§ SHORT PROBLEM: Reproduce each of the following entries word for word.

§ EXERCISE INPUTS:
========

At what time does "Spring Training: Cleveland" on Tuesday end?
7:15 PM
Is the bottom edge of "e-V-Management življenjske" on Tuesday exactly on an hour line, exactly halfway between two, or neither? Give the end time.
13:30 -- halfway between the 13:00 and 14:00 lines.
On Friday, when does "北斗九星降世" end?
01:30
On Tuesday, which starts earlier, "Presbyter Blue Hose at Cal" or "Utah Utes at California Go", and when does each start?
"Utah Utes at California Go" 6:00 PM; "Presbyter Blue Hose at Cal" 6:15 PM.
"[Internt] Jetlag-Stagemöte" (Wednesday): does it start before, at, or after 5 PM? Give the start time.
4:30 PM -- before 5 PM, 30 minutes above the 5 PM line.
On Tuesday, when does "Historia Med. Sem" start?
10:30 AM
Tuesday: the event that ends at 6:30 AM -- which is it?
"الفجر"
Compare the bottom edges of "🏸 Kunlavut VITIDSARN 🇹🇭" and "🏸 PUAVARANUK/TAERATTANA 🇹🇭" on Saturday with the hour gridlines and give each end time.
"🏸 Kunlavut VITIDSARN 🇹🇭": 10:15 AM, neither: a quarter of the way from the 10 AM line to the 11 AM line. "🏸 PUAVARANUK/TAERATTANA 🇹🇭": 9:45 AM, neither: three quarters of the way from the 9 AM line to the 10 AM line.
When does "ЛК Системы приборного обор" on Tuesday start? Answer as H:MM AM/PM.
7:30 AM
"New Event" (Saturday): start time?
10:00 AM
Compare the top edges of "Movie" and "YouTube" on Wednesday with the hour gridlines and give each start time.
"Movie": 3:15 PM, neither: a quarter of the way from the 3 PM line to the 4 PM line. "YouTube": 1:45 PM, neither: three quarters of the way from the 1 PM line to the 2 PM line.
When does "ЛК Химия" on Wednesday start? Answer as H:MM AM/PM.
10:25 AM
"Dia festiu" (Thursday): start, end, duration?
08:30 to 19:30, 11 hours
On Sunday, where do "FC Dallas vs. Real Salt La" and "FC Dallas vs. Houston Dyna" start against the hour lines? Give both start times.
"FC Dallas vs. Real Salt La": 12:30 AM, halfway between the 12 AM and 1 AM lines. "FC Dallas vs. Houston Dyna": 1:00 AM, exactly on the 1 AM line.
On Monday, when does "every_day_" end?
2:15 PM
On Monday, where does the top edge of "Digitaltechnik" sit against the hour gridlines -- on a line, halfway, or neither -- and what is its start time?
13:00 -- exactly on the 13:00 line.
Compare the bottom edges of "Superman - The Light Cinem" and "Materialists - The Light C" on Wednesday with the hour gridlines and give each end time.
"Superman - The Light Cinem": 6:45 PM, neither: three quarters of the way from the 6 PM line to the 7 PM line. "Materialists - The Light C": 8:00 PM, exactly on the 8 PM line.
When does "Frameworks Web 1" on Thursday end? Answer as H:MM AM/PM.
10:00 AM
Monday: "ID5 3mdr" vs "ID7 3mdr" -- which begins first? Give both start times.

========

§ REPLY TO THE TASK:
At what time does "Spring Training: Cleveland" on Tuesday end?
7:15 PM
Is the bottom edge of "e-V-Management življenjske" on Tuesday exactly on an hour line, exactly halfway between two, or neither? Give the end time.
13:30 -- halfway between the 13:00 and 14:00 lines.
On Friday, when does "北斗九星降世" end?
01:30
On Tuesday, which starts earlier, "Presbyter Blue Hose at Cal" or "Utah Utes at California Go", and when does each start?
"Utah Utes at California Go" 6:00 PM; "Presbyter Blue Hose at Cal" 6:15 PM.
"[Internt] Jetlag-Stagemöte" (Wednesday): does it start before, at, or after 5 PM? Give the start time.
4:30 PM -- before 5 PM, 30 minutes above the 5 PM line.
On Tuesday, when does "Historia Med. Sem" start?
10:30 AM
Tuesday: the event that ends at 6:30 AM -- which is it?
"الفجر"
Compare the bottom edges of "🏸 Kunlavut VITIDSARN 🇹🇭" and "🏸 PUAVARANUK/TAERATTANA 🇹🇭" on Saturday with the hour gridlines and give each end time.
"🏸 Kunlavut VITIDSARN 🇹🇭": 10:15 AM, neither: a quarter of the way from the 10 AM line to the 11 AM line. "🏸 PUAVARANUK/TAERATTANA 🇹🇭": 9:45 AM, neither: three quarters of the way from the 9 AM line to the 10 AM line.
When does "ЛК Системы приборного обор" on Tuesday start? Answer as H:MM AM/PM.
7:30 AM
"New Event" (Saturday): start time?
10:00 AM
Compare the top edges of "Movie" and "YouTube" on Wednesday with the hour gridlines and give each start time.
"Movie": 3:15 PM, neither: a quarter of the way from the 3 PM line to the 4 PM line. "YouTube": 1:45 PM, neither: three quarters of the way from the 1 PM line to the 2 PM line.
When does "ЛК Химия" on Wednesday start? Answer as H:MM AM/PM.
10:25 AM
"Dia festiu" (Thursday): start, end, duration?
08:30 to 19:30, 11 hours
On Sunday, where do "FC Dallas vs. Real Salt La" and "FC Dallas vs. Houston Dyna" start against the hour lines? Give both start times.
"FC Dallas vs. Real Salt La": 12:30 AM, halfway between the 12 AM and 1 AM lines. "FC Dallas vs. Houston Dyna": 1:00 AM, exactly on the 1 AM line.
On Monday, when does "every_day_" end?
2:15 PM
On Monday, where does the top edge of "Digitaltechnik" sit against the hour gridlines -- on a line, halfway, or neither -- and what is its start time?
13:00 -- exactly on the 13:00 line.
Compare the bottom edges of "Superman - The Light Cinem" and "Materialists - The Light C" on Wednesday with the hour gridlines and give each end time.
"Superman - The Light Cinem": 6:45 PM, neither: three quarters of the way from the 6 PM line to the 7 PM line. "Materialists - The Light C": 8:00 PM, exactly on the 8 PM line.
When does "Frameworks Web 1" on Thursday end? Answer as H:MM AM/PM.
10:00 AM
Monday: "ID5 3mdr" vs "ID7 3mdr" -- which begins first? Give both start times.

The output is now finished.